Modern consumer and industrial electronic devices require storage of information, such as digital photographs, electronic mail, calendar, or contacts. These devices can be electronic systems, such as notebook computers, desktop computers, servers, televisions, and projectors, and are providing increasing levels of functionality to support modern life. Preserving the user data stored in the storage devices is of the utmost importance.

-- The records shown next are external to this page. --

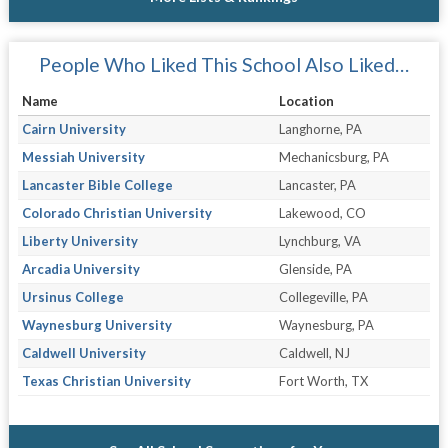
People Who Liked This School Also Liked…
Name
Location
Cairn University
Langhorne, PA
Messiah University
Mechanicsburg, PA
Lancaster Bible College
Lancaster, PA
Colorado Christian University
Lakewood, CO
Liberty University
Lynchburg, VA
Arcadia University
Glenside, PA
Ursinus College
Collegeville, PA
Waynesburg University
Waynesburg, PA
Caldwell University
Caldwell, NJ
Texas Christian University
Fort Worth, TX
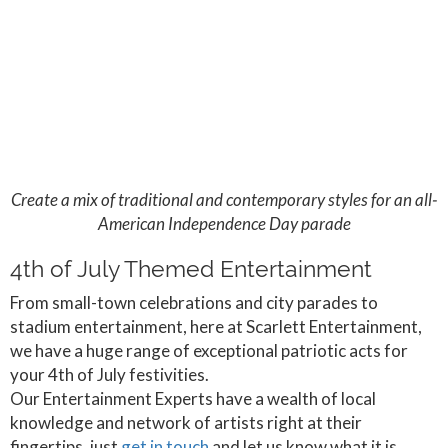
Create a mix of traditional and contemporary styles for an all-
American Independence Day parade
4th of July Themed Entertainment
From small-town celebrations and city parades to
stadium entertainment, here at Scarlett Entertainment,
we have a huge range of exceptional patriotic acts for
your 4th of July festivities.
Our Entertainment Experts have a wealth of local
knowledge and network of artists right at their
fingertips, just
get in touch
and let us know what it is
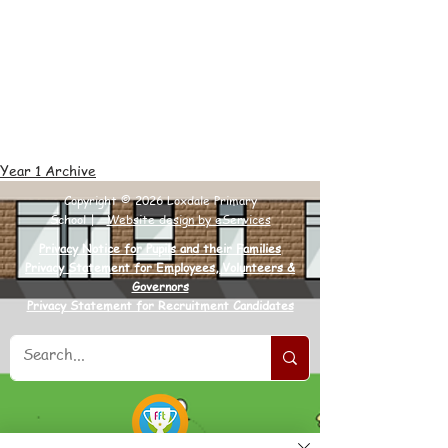
Year 1 Archive
Copyright © 2026 Loxdale Primary
School |
Website design by eServices
Privacy Notice for Pupils and their Families
Privacy Statement for Employees, Volunteers &
Governors
Privacy Statement for Recruitment Candidates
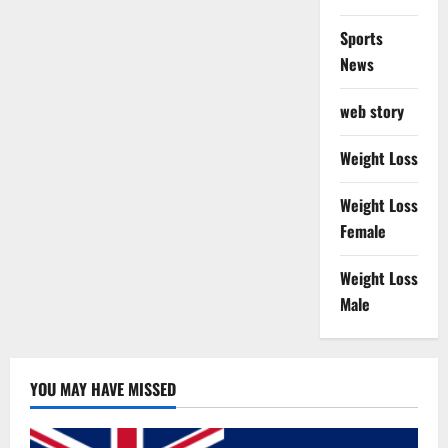
Sports
News
web story
Weight Loss
Weight Loss
Female
Weight Loss
Male
YOU MAY HAVE MISSED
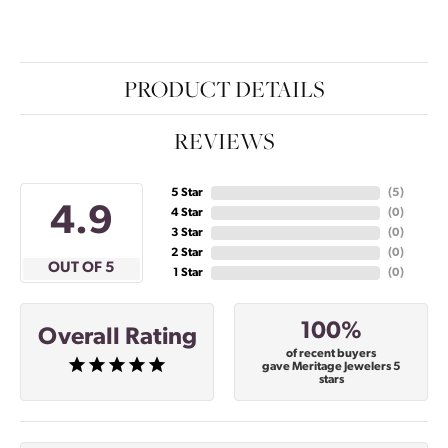
PRODUCT DETAILS
REVIEWS
5 Star
(
5
)
4.9
4 Star
(
0
)
3 Star
(
0
)
2 Star
(
0
)
OUT OF 5
1 Star
(
0
)
100%
Overall Rating
of recent buyers
gave Meritage Jewelers 5
stars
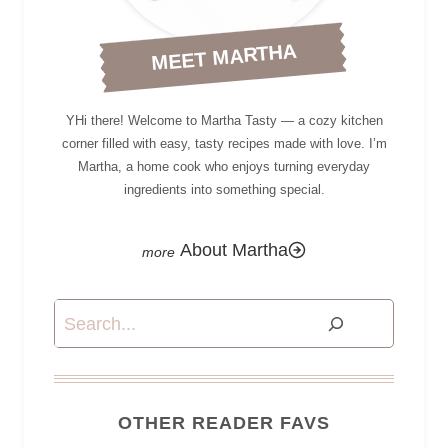
MEET MARTHA
YHi there! Welcome to Martha Tasty — a cozy kitchen
corner filled with easy, tasty recipes made with love. I’m
Martha, a home cook who enjoys turning everyday
ingredients into something special.
About Martha
Search
OTHER READER FAVS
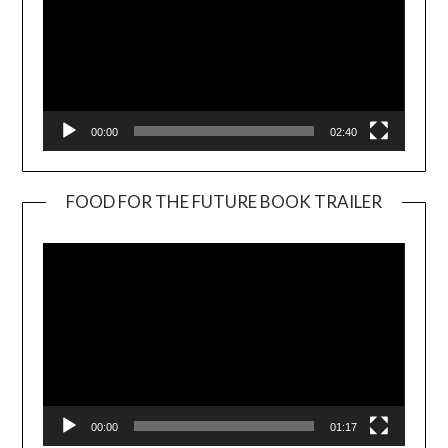
00:00
02:40
FOOD FOR THE FUTURE BOOK TRAILER
Video
Player
00:00
01:17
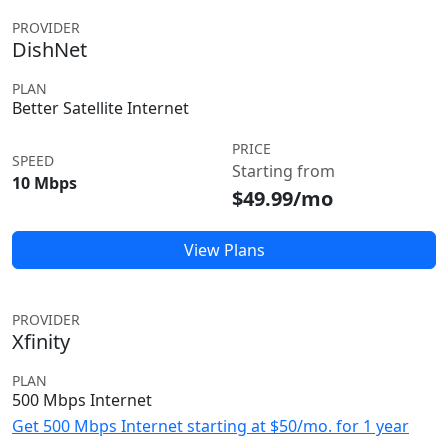
PROVIDER
DishNet
PLAN
Better Satellite Internet
PRICE
SPEED
Starting from
10 Mbps
$49.99/mo
View Plans
PROVIDER
Xfinity
PLAN
500 Mbps Internet
Get 500 Mbps Internet starting at $50/mo. for 1 year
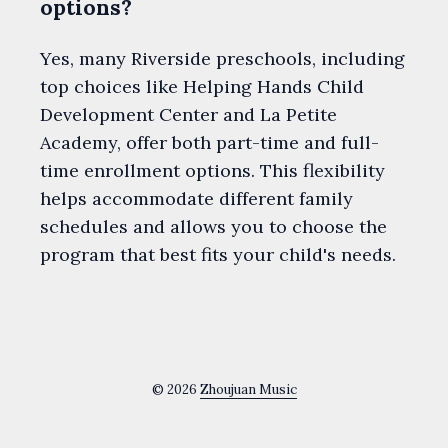
options?
Yes, many Riverside preschools, including
top choices like Helping Hands Child
Development Center and La Petite
Academy, offer both part-time and full-
time enrollment options. This flexibility
helps accommodate different family
schedules and allows you to choose the
program that best fits your child's needs.
© 2026
Zhoujuan Music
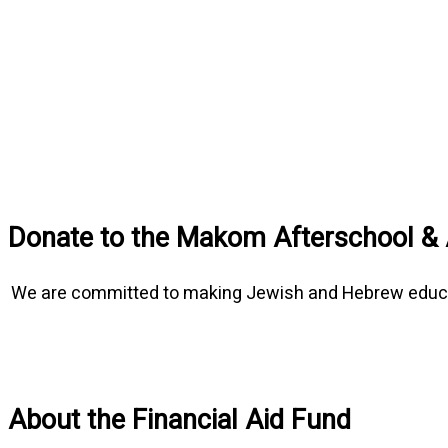
Donate to the Makom Afterschool & 
We are committed to making Jewish and Hebrew education
About the Financial Aid Fund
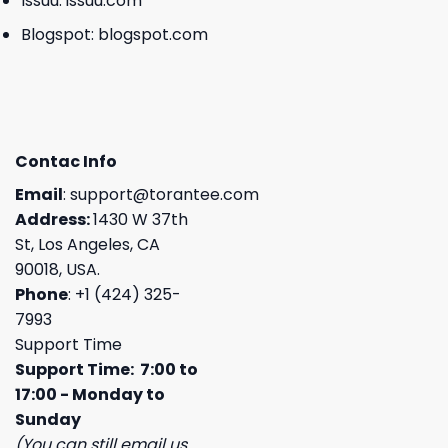
Issuu:
issuu.com
Blogspot:
blogspot.com
Contac Info
Email
:
support@torantee.com
Address:
1430 W 37th
St, Los Angeles, CA
90018, USA.
Phone
: +1 (424) 325-
7993
Support Time
Support Time: 7:00 to
17:00 - Monday to
Sunday
(You can still email us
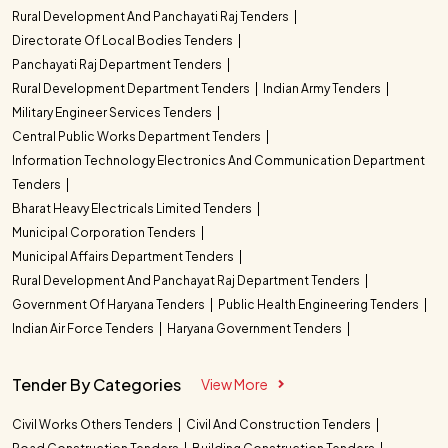
Rural Development And Panchayati Raj Tenders
Directorate Of Local Bodies Tenders
Panchayati Raj Department Tenders
Rural Development Department Tenders
Indian Army Tenders
Military Engineer Services Tenders
Central Public Works Department Tenders
Information Technology Electronics And Communication Department
Tenders
Bharat Heavy Electricals Limited Tenders
Municipal Corporation Tenders
Municipal Affairs Department Tenders
Rural Development And Panchayat Raj Department Tenders
Government Of Haryana Tenders
Public Health Engineering Tenders
Indian Air Force Tenders
Haryana Government Tenders
Tender By Categories
View More
Civil Works Others Tenders
Civil And Construction Tenders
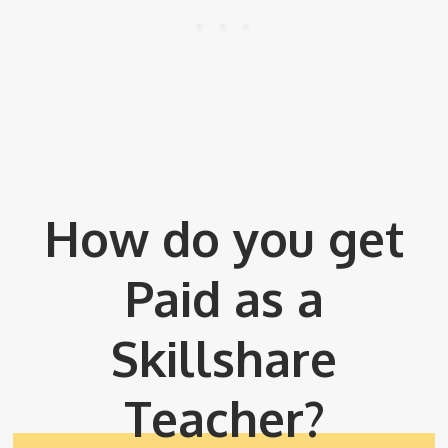
How do you get
Paid as a
Skillshare
Teacher?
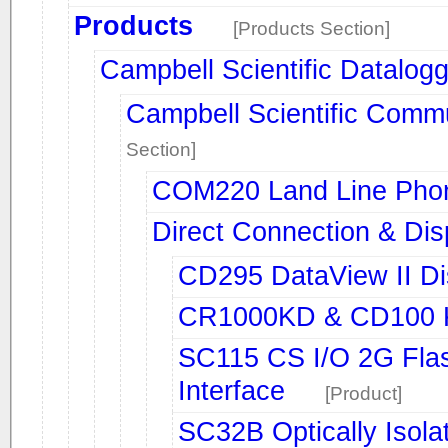
Products
[Products Section]
Campbell Scientific Datalog
Campbell Scientific Comm
Section]
COM220 Land Line Ph
Direct Connection & Dis
CD295 DataView II Di
CR1000KD & CD100 Ke
SC115 CS I/O 2G Fla
Interface
[Product]
SC32B Optically Isol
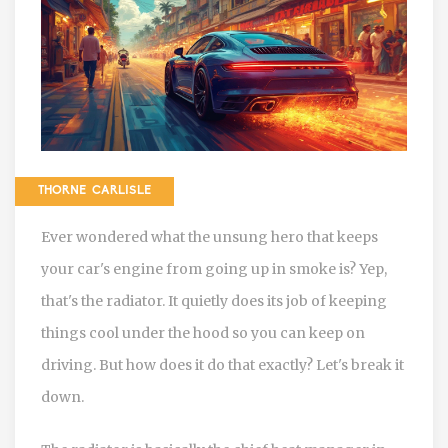
THORNE CARLISLE
Ever wondered what the unsung hero that keeps
your car's engine from going up in smoke is? Yep,
that's the radiator. It quietly does its job of keeping
things cool under the hood so you can keep on
driving. But how does it do that exactly? Let's break it
down.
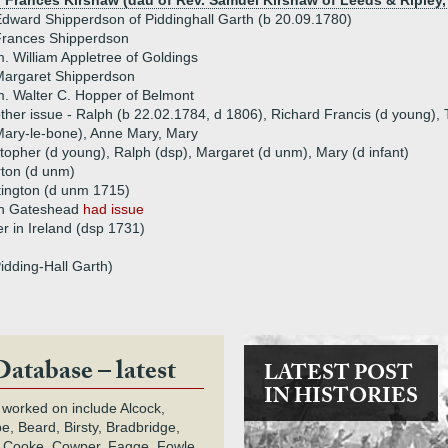
) Frances Kirshaw (dau of Rev. Samuel Kirshaw of Leeds & Ripley,
dward Shipperdson of Piddinghall Garth (b 20.09.1780)
Frances Shipperdson
. William Appletree of Goldings
Margaret Shipperdson
. Walter C. Hopper of Belmont
ther issue - Ralph (b 22.02.1784, d 1806), Richard Francis (d young),
ary-le-bone), Anne Mary, Mary
stopher (d young), Ralph (dsp), Margaret (d unm), Mary (d infant)
ton (d unm)
tington (d unm 1715)
en Gateshead
had issue
er in Ireland (dsp 1731)
idding-Hall Garth)
Database – latest
LATEST POST
IN HISTORIES
 worked on include Alcock,
e, Beard, Birsty, Bradbridge,
 Cooke, Cowper, Fagge, Fowle,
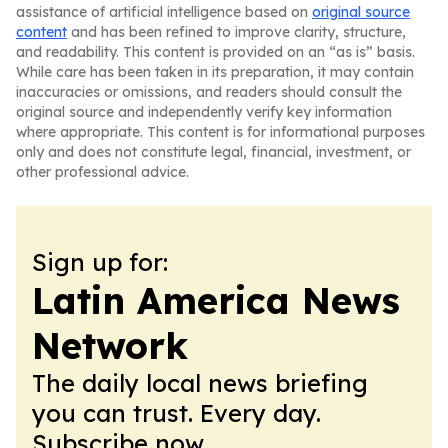
assistance of artificial intelligence based on
original source
content
and has been refined to improve clarity, structure,
and readability. This content is provided on an “as is” basis.
While care has been taken in its preparation, it may contain
inaccuracies or omissions, and readers should consult the
original source and independently verify key information
where appropriate. This content is for informational purposes
only and does not constitute legal, financial, investment, or
other professional advice.
Sign up for:
Latin America News
Network
The daily local news briefing
you can trust. Every day.
Subscribe now.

Different approaches have been used to monitor the general condition of the stored data. With increasing areal density trade-offs are increasingly difficult and challenging to make. The primary purpose, of course, is to maintain high level of signal to noise ratio (SNR) for a given design with ever shrinking track pitch and the ability to stay on-track without increasing servo wedge overhead. In principle, the higher the track per inch (TPI) density, the harder it is to stay on-track without increasing the number of servo wedges, which increases the incidence of servo positional error signal (PES) related write aborts and potential adjacent track writes/corruptions.
A conventional defense to combat this type of data loss is to make the write unsafe (WUS) limit, which is used to abort a write, as small as possible without severely degrading write performance. With ever increasing TPI this capability can only shrink. Furthermore, similar condition can be created even without write abort. As long as there are small off-track writes (still within WUS limit), the adjacent track will likely be compromised.